> **EXERCISE AIM**: Recast the lines of all the records as a JSON list of strings, one string per line, with blank lines left out. Leave the pictures out of the answer.

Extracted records
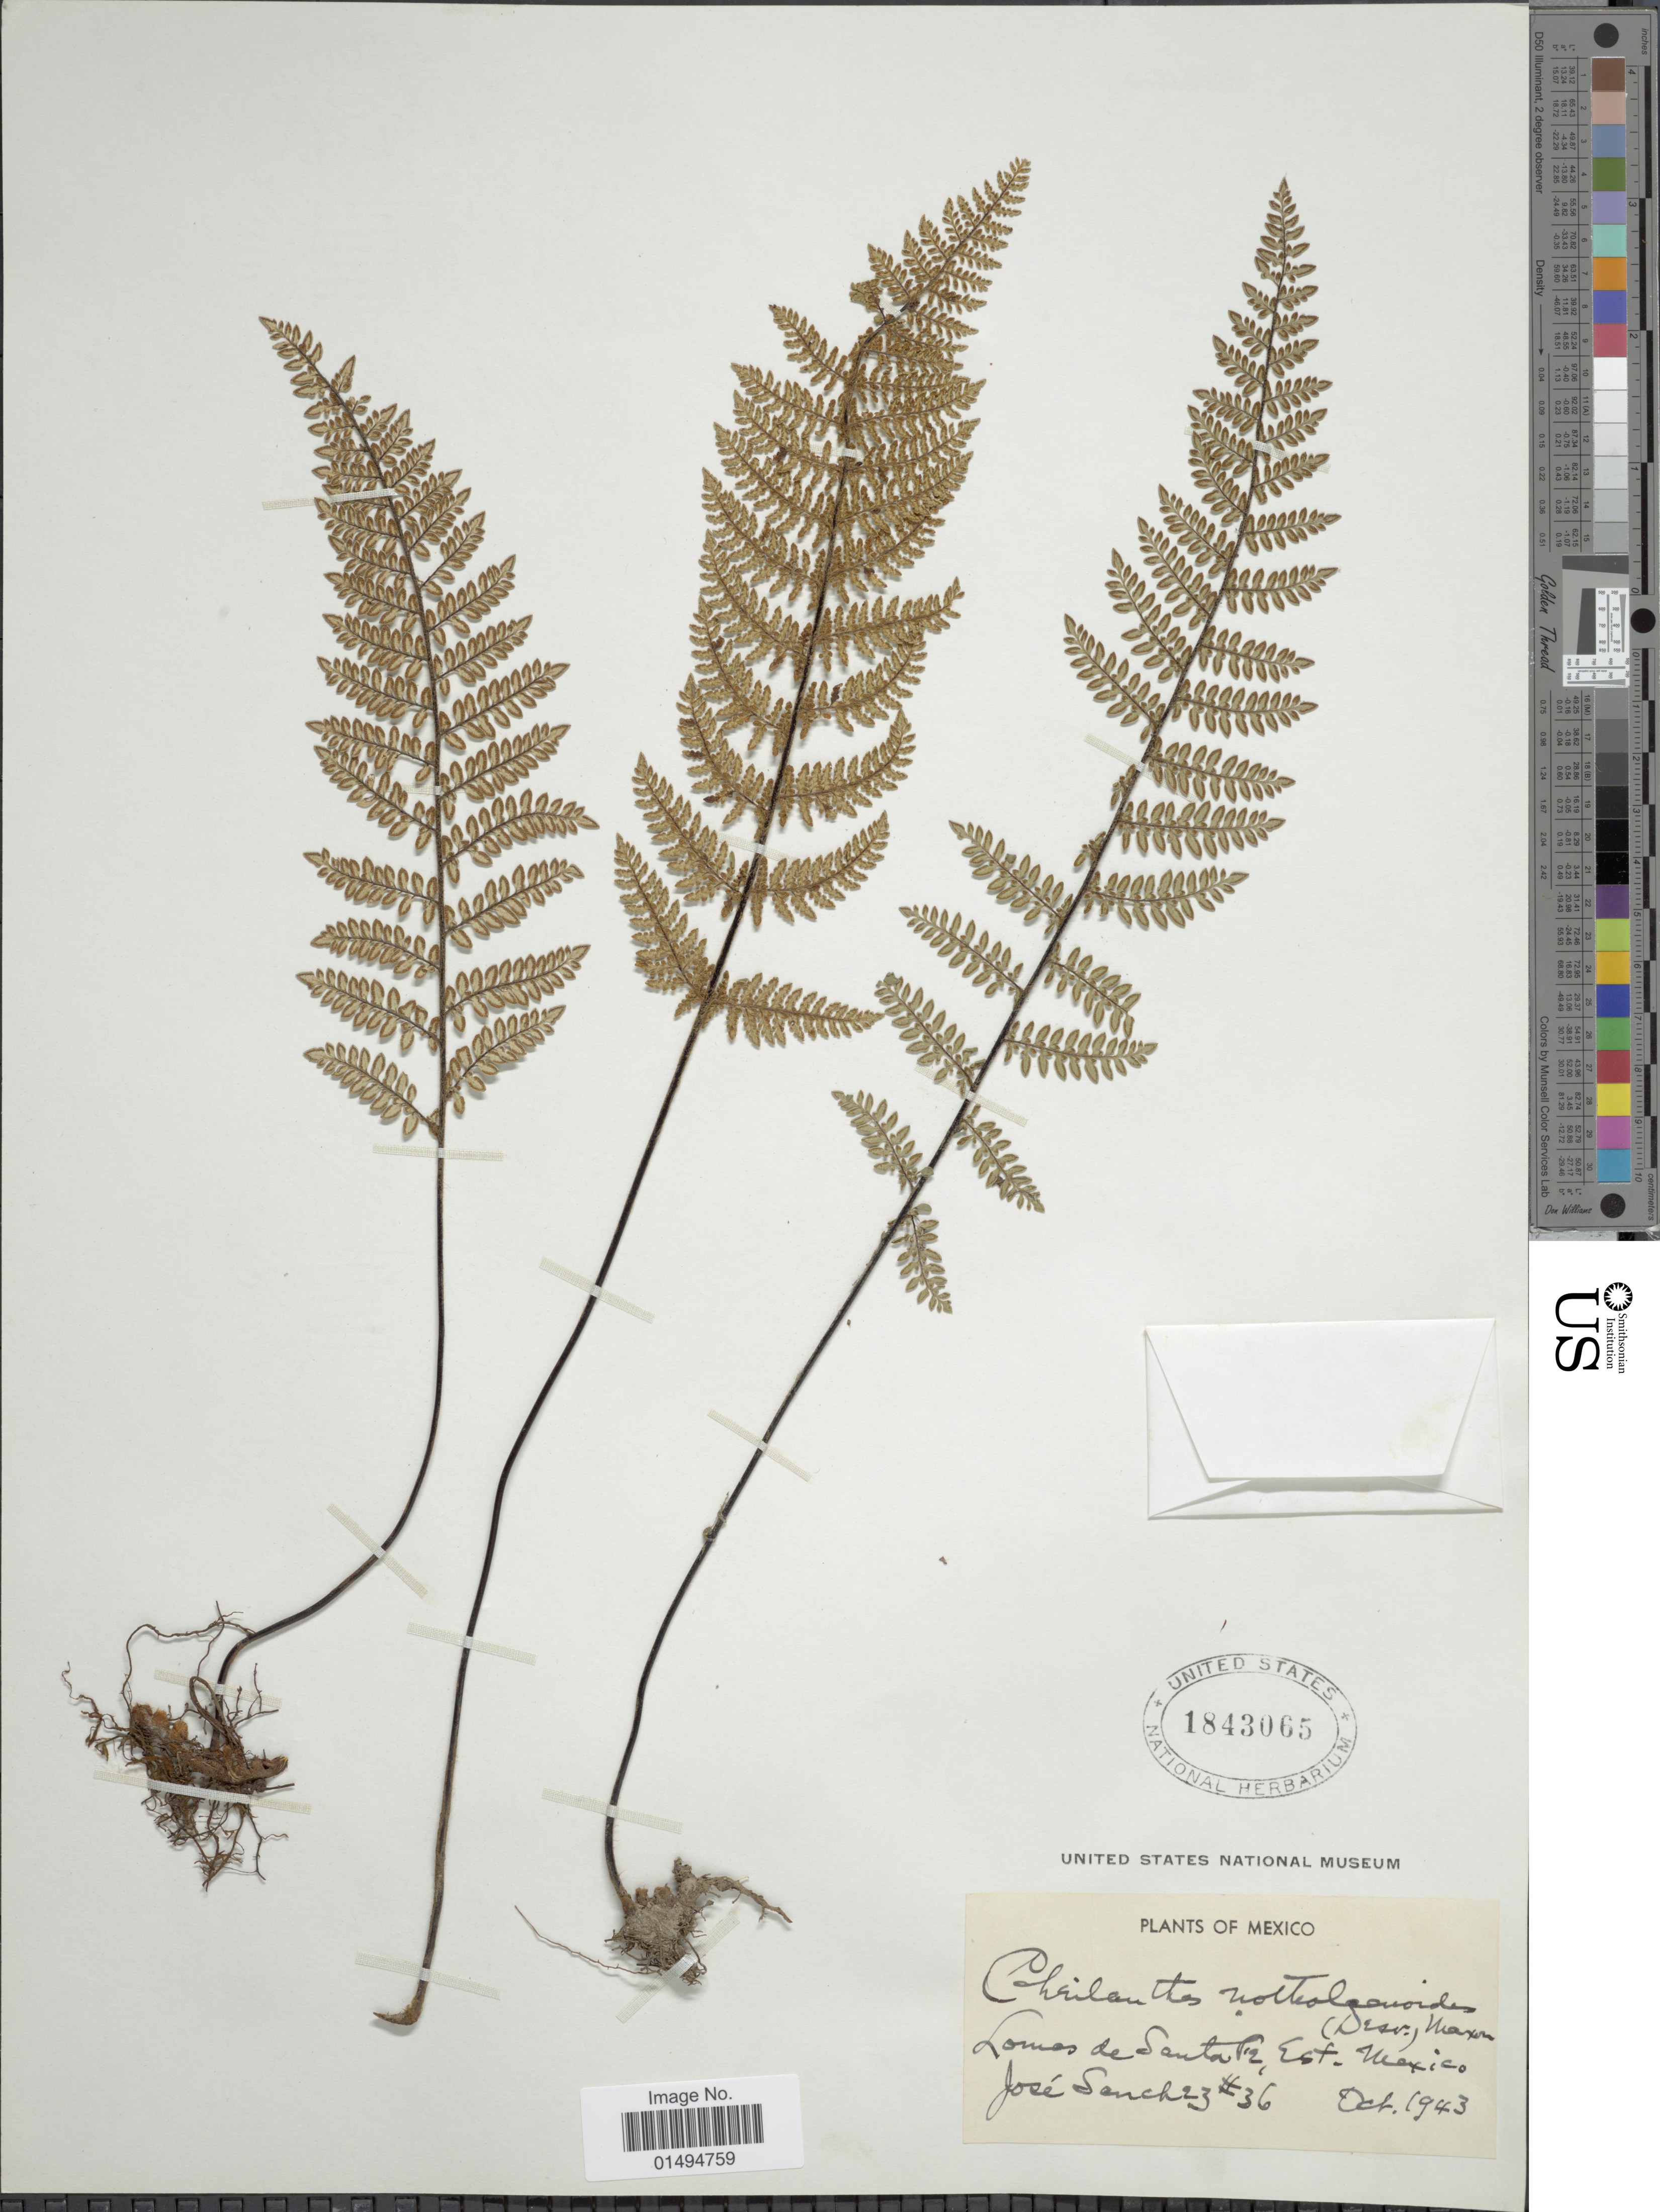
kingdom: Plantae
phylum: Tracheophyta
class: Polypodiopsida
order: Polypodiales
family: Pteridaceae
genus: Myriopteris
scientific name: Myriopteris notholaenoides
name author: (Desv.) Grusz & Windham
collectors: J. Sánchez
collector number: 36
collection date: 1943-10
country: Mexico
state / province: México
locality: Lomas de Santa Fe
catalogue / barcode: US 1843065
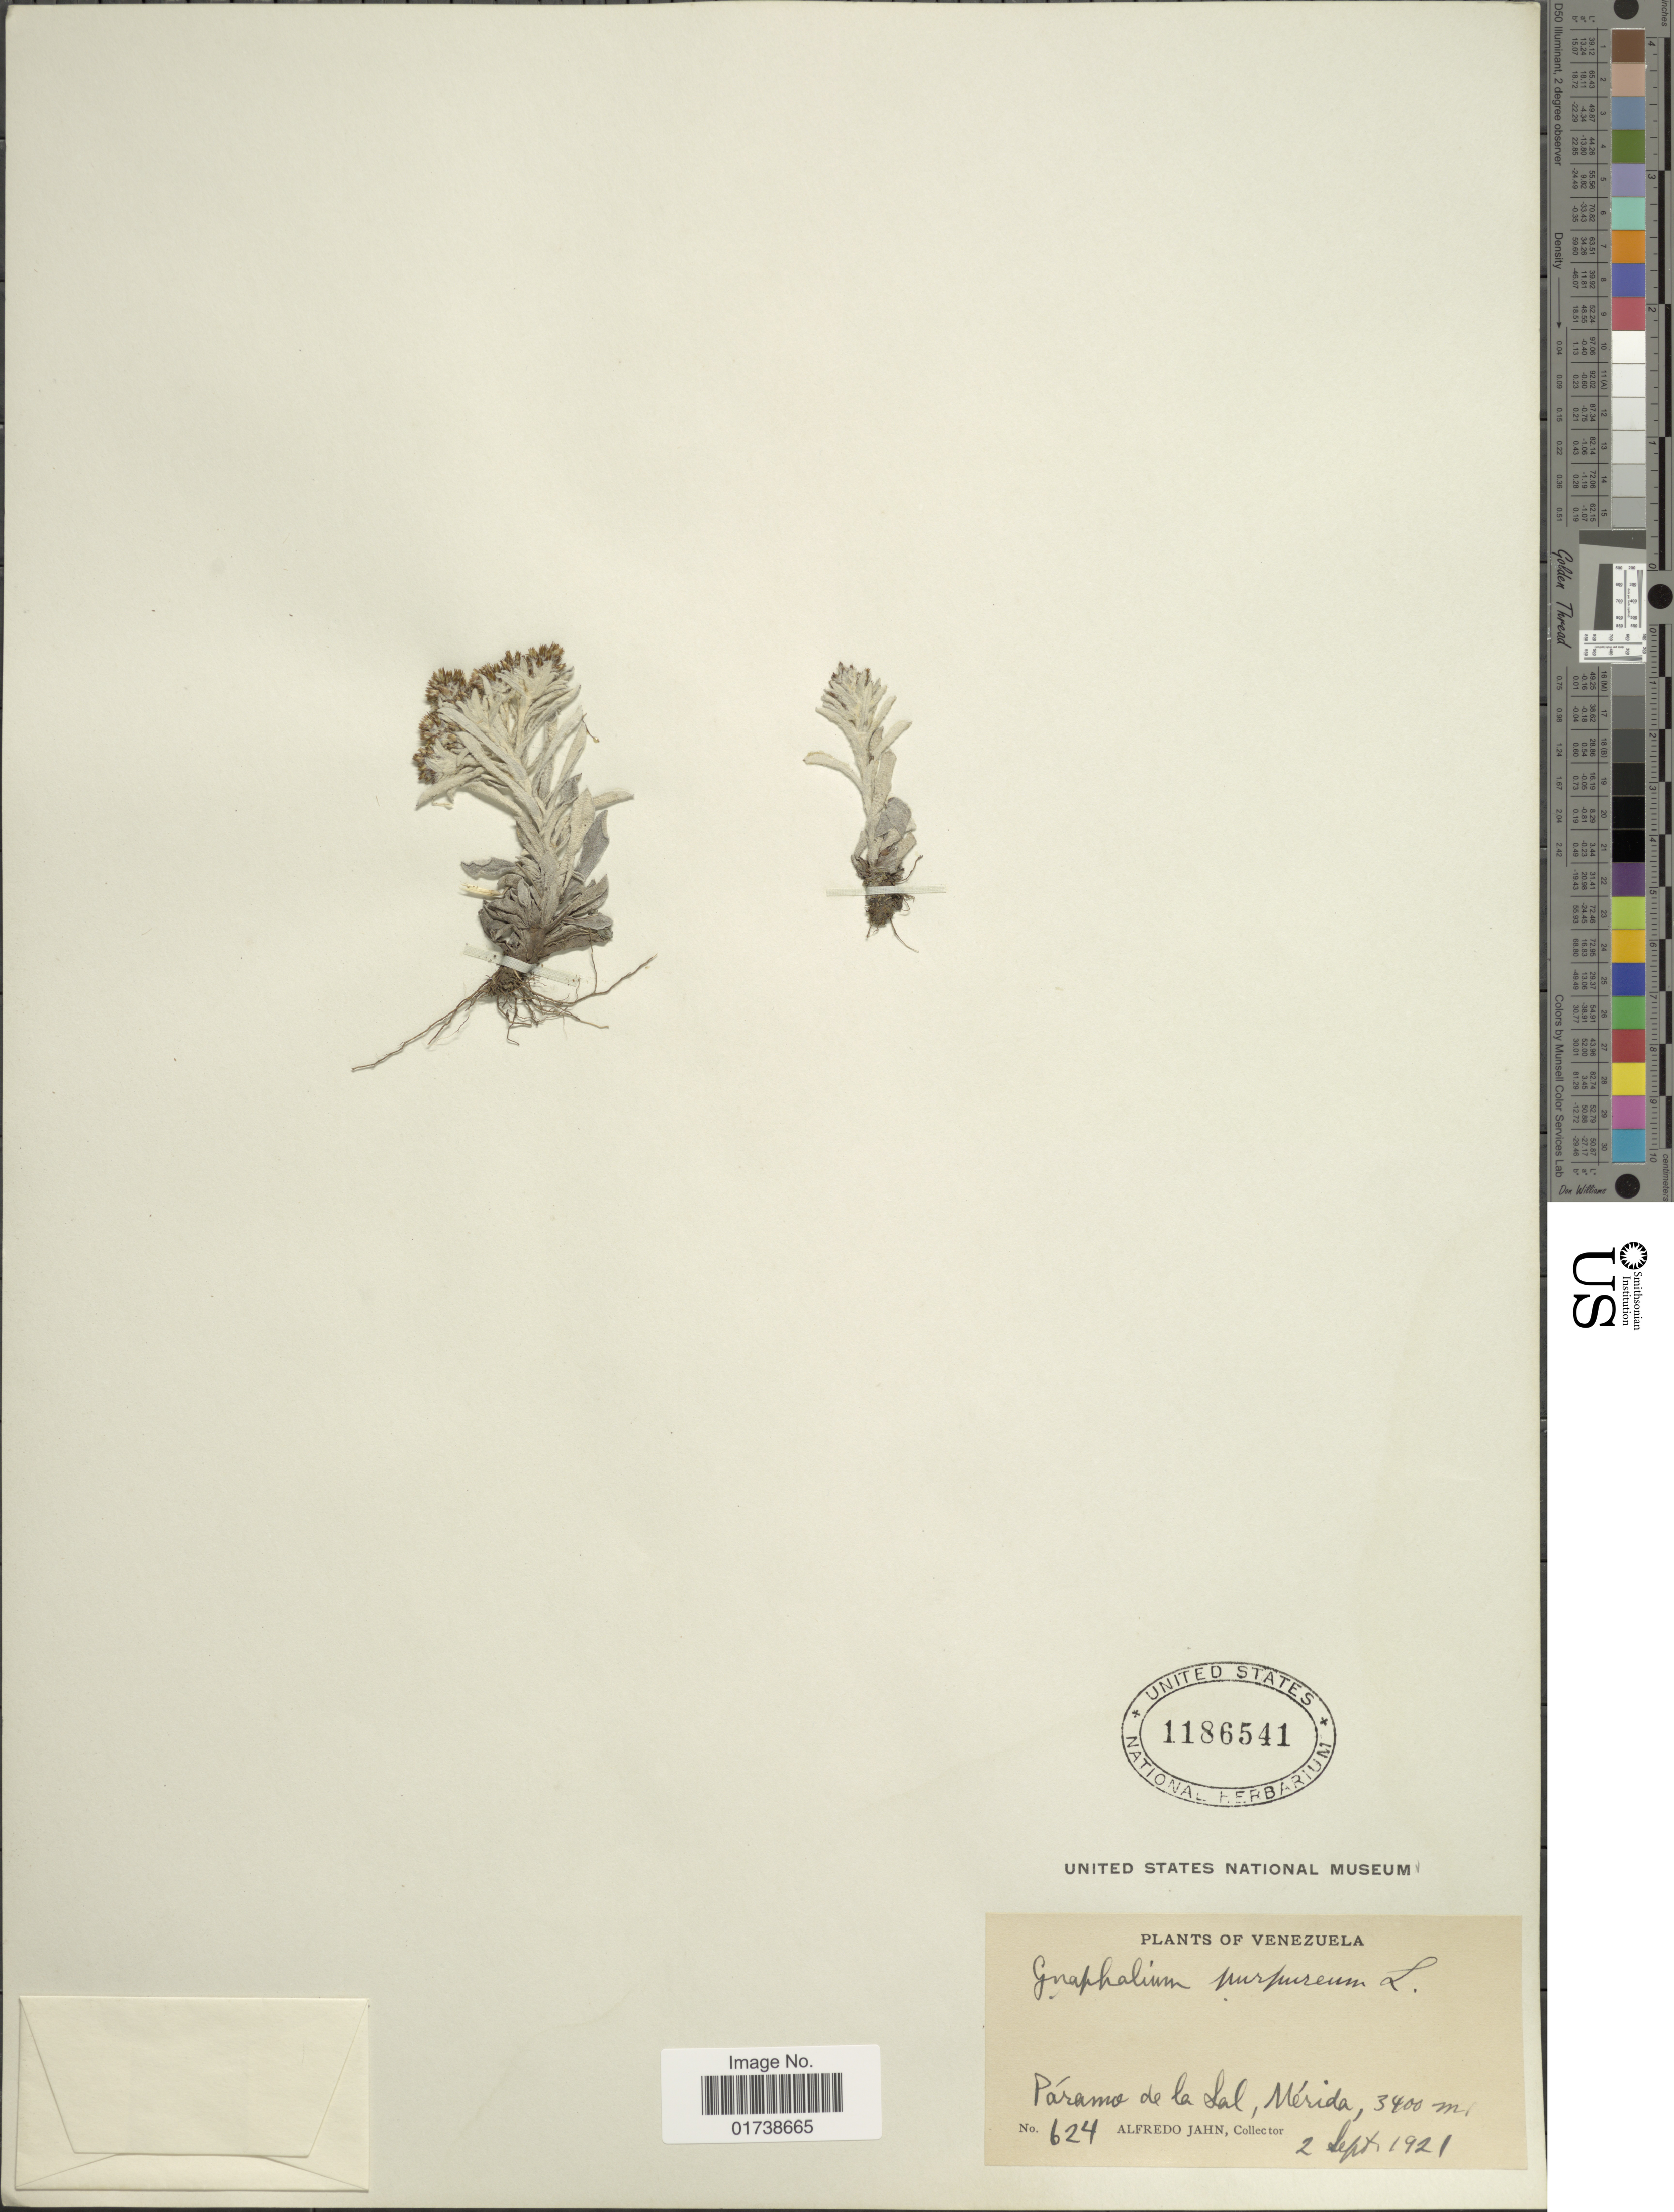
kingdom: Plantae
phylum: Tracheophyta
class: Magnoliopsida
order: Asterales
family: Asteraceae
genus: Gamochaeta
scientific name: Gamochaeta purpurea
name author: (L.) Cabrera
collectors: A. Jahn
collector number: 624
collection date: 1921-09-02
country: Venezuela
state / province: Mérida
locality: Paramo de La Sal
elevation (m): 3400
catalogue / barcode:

> **EXERCISE OUTPUT**:
[
  "kingdom: Plantae",
  "phylum: Tracheophyta",
  "class: Polypodiopsida",
  "order: Polypodiales",
  "family: Pteridaceae",
  "genus: Myriopteris",
  "scientific name: Myriopteris notholaenoides",
  "name author: (Desv.) Grusz & Windham",
  "collectors: J. Sánchez",
  "collector number: 36",
  "collection date: 1943-10",
  "country: Mexico",
  "state / province: México",
  "locality: Lomas de Santa Fe",
  "catalogue / barcode: US 1843065",
  "kingdom: Plantae",
  "phylum: Tracheophyta",
  "class: Magnoliopsida",
  "order: Asterales",
  "family: Asteraceae",
  "genus: Gamochaeta",
  "scientific name: Gamochaeta purpurea",
  "name author: (L.) Cabrera",
  "collectors: A. Jahn",
  "collector number: 624",
  "collection date: 1921-09-02",
  "country: Venezuela",
  "state / province: Mérida",
  "locality: Paramo de La Sal",
  "elevation (m): 3400",
  "catalogue / barcode:"
]